(Collection entries)
------

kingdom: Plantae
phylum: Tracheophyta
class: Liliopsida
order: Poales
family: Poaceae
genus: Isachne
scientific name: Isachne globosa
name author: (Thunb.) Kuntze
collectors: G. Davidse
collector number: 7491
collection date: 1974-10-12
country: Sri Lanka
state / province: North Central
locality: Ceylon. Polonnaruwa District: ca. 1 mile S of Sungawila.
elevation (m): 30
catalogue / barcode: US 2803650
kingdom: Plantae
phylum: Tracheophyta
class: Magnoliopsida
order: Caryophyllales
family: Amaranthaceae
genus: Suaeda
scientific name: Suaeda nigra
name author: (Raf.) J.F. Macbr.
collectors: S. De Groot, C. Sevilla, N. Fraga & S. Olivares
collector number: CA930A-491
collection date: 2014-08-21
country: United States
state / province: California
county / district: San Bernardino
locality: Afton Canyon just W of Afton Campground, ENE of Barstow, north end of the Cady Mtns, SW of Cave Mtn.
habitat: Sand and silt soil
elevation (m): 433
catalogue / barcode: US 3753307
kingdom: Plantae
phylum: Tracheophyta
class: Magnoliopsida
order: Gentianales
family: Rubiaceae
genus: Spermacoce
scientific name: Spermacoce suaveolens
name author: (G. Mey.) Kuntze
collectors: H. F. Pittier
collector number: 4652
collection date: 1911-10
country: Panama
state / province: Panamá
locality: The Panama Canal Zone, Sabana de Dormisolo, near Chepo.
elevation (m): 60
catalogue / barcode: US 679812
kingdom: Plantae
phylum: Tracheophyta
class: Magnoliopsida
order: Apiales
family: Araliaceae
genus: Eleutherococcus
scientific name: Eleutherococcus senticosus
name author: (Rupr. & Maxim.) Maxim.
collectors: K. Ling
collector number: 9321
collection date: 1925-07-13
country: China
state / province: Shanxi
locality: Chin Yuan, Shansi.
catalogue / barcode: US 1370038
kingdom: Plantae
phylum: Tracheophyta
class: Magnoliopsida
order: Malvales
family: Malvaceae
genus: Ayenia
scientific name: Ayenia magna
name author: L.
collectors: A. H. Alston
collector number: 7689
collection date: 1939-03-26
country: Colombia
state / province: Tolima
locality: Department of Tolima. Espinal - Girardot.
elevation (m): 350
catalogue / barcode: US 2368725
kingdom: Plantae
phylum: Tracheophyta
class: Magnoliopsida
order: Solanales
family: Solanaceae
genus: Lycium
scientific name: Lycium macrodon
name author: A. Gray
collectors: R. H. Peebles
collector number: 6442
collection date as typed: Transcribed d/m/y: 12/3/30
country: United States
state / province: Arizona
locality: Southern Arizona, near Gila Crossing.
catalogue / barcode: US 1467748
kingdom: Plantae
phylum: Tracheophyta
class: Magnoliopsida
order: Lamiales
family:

------

### Exercise prompt
Lay out every line of the data above as a JSON list of strings, one string per line, leaving out blank lines.

### Result below
[
  "kingdom: Plantae",
  "phylum: Tracheophyta",
  "class: Liliopsida",
  "order: Poales",
  "family: Poaceae",
  "genus: Isachne",
  "scientific name: Isachne globosa",
  "name author: (Thunb.) Kuntze",
  "collectors: G. Davidse",
  "collector number: 7491",
  "collection date: 1974-10-12",
  "country: Sri Lanka",
  "state / province: North Central",
  "locality: Ceylon. Polonnaruwa District: ca. 1 mile S of Sungawila.",
  "elevation (m): 30",
  "catalogue / barcode: US 2803650",
  "kingdom: Plantae",
  "phylum: Tracheophyta",
  "class: Magnoliopsida",
  "order: Caryophyllales",
  "family: Amaranthaceae",
  "genus: Suaeda",
  "scientific name: Suaeda nigra",
  "name author: (Raf.) J.F. Macbr.",
  "collectors: S. De Groot, C. Sevilla, N. Fraga & S. Olivares",
  "collector number: CA930A-491",
  "collection date: 2014-08-21",
  "country: United States",
  "state / province: California",
  "county / district: San Bernardino",
  "locality: Afton Canyon just W of Afton Campground, ENE of Barstow, north end of the Cady Mtns, SW of Cave Mtn.",
  "habitat: Sand and silt soil",
  "elevation (m): 433",
  "catalogue / barcode: US 3753307",
  "kingdom: Plantae",
  "phylum: Tracheophyta",
  "class: Magnoliopsida",
  "order: Gentianales",
  "family: Rubiaceae",
  "genus: Spermacoce",
  "scientific name: Spermacoce suaveolens",
  "name author: (G. Mey.) Kuntze",
  "collectors: H. F. Pittier",
  "collector number: 4652",
  "collection date: 1911-10",
  "country: Panama",
  "state / province: Panamá",
  "locality: The Panama Canal Zone, Sabana de Dormisolo, near Chepo.",
  "elevation (m): 60",
  "catalogue / barcode: US 679812",
  "kingdom: Plantae",
  "phylum: Tracheophyta",
  "class: Magnoliopsida",
  "order: Apiales",
  "family: Araliaceae",
  "genus: Eleutherococcus",
  "scientific name: Eleutherococcus senticosus",
  "name author: (Rupr. & Maxim.) Maxim.",
  "collectors: K. Ling",
  "collector number: 9321",
  "collection date: 1925-07-13",
  "country: China",
  "state / province: Shanxi",
  "locality: Chin Yuan, Shansi.",
  "catalogue / barcode: US 1370038",
  "kingdom: Plantae",
  "phylum: Tracheophyta",
  "class: Magnoliopsida",
  "order: Malvales",
  "family: Malvaceae",
  "genus: Ayenia",
  "scientific name: Ayenia magna",
  "name author: L.",
  "collectors: A. H. Alston",
  "collector number: 7689",
  "collection date: 1939-03-26",
  "country: Colombia",
  "state / province: Tolima",
  "locality: Department of Tolima. Espinal - Girardot.",
  "elevation (m): 350",
  "catalogue / barcode: US 2368725",
  "kingdom: Plantae",
  "phylum: Tracheophyta",
  "class: Magnoliopsida",
  "order: Solanales",
  "family: Solanaceae",
  "genus: Lycium",
  "scientific name: Lycium macrodon",
  "name author: A. Gray",
  "collectors: R. H. Peebles",
  "collector number: 6442",
  "collection date as typed: Transcribed d/m/y: 12/3/30",
  "country: United States",
  "state / province: Arizona",
  "locality: Southern Arizona, near Gila Crossing.",
  "catalogue / barcode: US 1467748",
  "kingdom: Plantae",
  "phylum: Tracheophyta",
  "class: Magnoliopsida",
  "order: Lamiales",
  "family:"
]